Forty-seven percent. That's the figure that keeps coming up when people talk about how fast Chinese AI investment is compounding right now. Spend enough years watching automation cycles come and go, and you get a nose for when a number is real and when it's a talking point.
I'll be honest, I'm not sure which one this is yet.
The World Economic Forum held its Summer Davos meeting in Dalian last week, and Bloomberg caught up with a few people worth listening to on the sidelines. Shen Jianguang, VP and Chief Economist at JD.com, was one of them. His read: China is accelerating hard into an AI-driven era, demand is surging, and the macro picture is better than Western headlines suggest. André Hoffmann, Co-Chair of the WEF, was cautiously optimistic about global growth while flagging the usual headwinds, Middle East instability, market jitters, the general background noise of 2026. And Jonathan Zhu from Bain Capital's Greater China operation talked through where he's actually putting money in the Chinese market right now.
None of this is robotics news, strictly speaking. But it's the water that industrial automation swims in, so I pay attention.
When I was at Kuka, we used to watch Chinese GDP forecasts the way farmers watch weather reports. Not because the number itself told you much, but because of what it implied about capex cycles. When Chinese manufacturers felt confident about the next three years, they bought equipment. Big equipment. The kind with our name on it.
What Shen is describing, an economy leaning into AI investment rather than retreating from trade headwinds, suggests that capex appetite could stay strong. JD.com alone operates something like 25 automated fulfillment centers across China. Their logistics automation buildout has been one of the more serious in the world, not just in scale but in engineering ambition. So when their chief economist says demand is surging, he's not talking abstractly.
Zhu's comments from Bain are worth noting too, though the details of his investment thesis weren't fully disclosed in what Bloomberg aired. The framing was broadly positive on China exposure, which at least tells you that institutional money isn't running for the exits. That matters for anyone trying to read where the next wave of automation procurement is headed.
Here's the thing, though. Economic optimism at a forum in Dalian and actual purchase orders hitting the floor of a systems integrator are two very different things. I've sat through enough industry conferences to know that the gap between "surging demand" and a signed contract can be enormous, and it's usually filled with procurement delays, spec changes, and someone's cousin who wants to do the installation himself.
It's also too early to say how much of China's AI investment surge is filtering into physical automation versus pure software and data infrastructure. Those are very different stories for the industrial robotics market. A billion dollars going into LLM training clusters doesn't move a single KUKA KR QUANTEC off the shelf. A billion going into smart manufacturing and warehouse robotics does.
This raises questions about... well, multiple things. How much of the "AI-driven era" Shen describes is actually embodied AI, robots, cobots, autonomous mobile robots in logistics, versus the kind that lives in a server farm? We don't have a clean answer to that yet, at least not from what came out of Dalian.
I'm not pessimistic about China's automation trajectory. I haven't been for years. The demographic pressures alone, an aging workforce, rising labor costs in coastal manufacturing hubs, make sustained investment in factory and warehouse robotics almost structurally inevitable. That's not a hot take, it's arithmetic.

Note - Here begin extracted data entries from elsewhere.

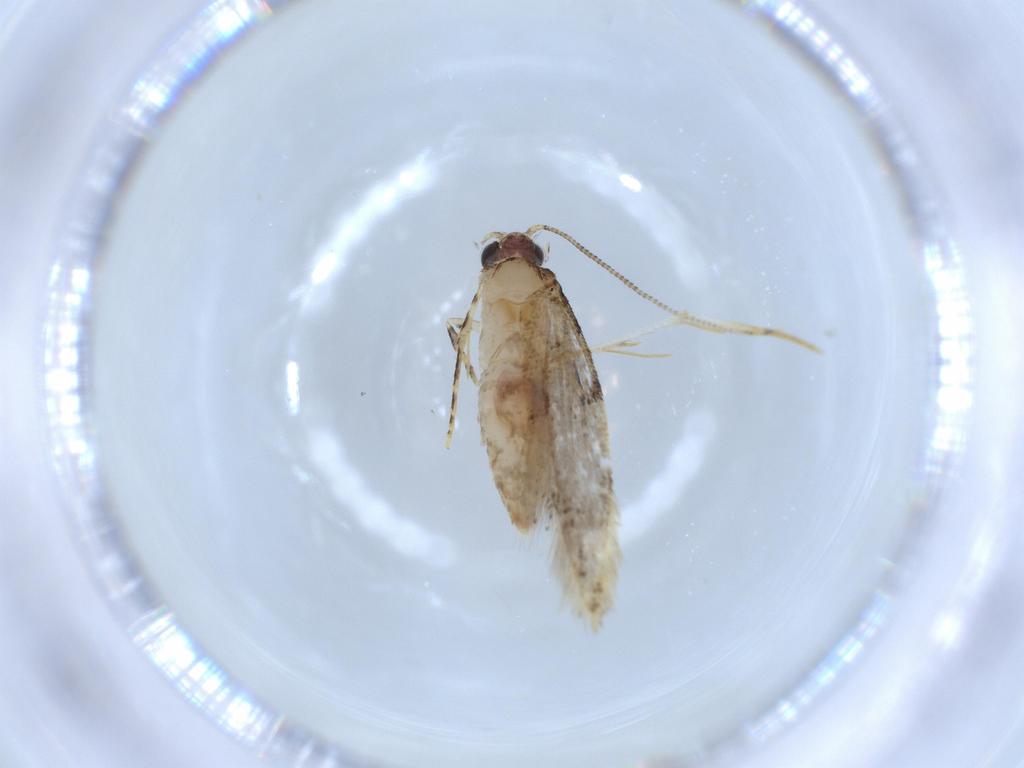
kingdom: Animalia
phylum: Arthropoda
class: Insecta
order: Lepidoptera
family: Tineidae
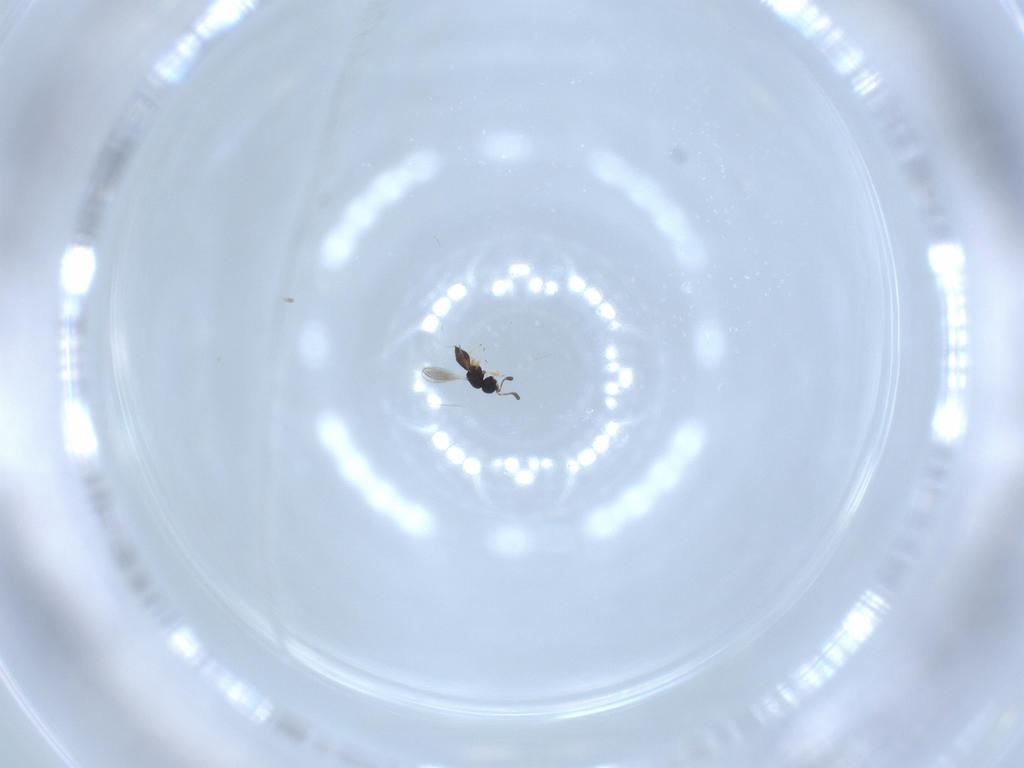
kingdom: Animalia
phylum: Arthropoda
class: Insecta
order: Hymenoptera
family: Scelionidae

But I've learned to be skeptical of the summit-circuit version of any story. The people talking to Bloomberg on the sidelines of the WEF are, almost by definition, the optimists. That's not a criticism, it's just selection bias. The factory manager in Wuhan who's waiting six months for a spare servo drive doesn't get a seat at that table.
So: real trend, real momentum, real money moving. How much of it lands in industrial automation specifically? That remains unclear. I'll be watching the order books, not the panel discussions.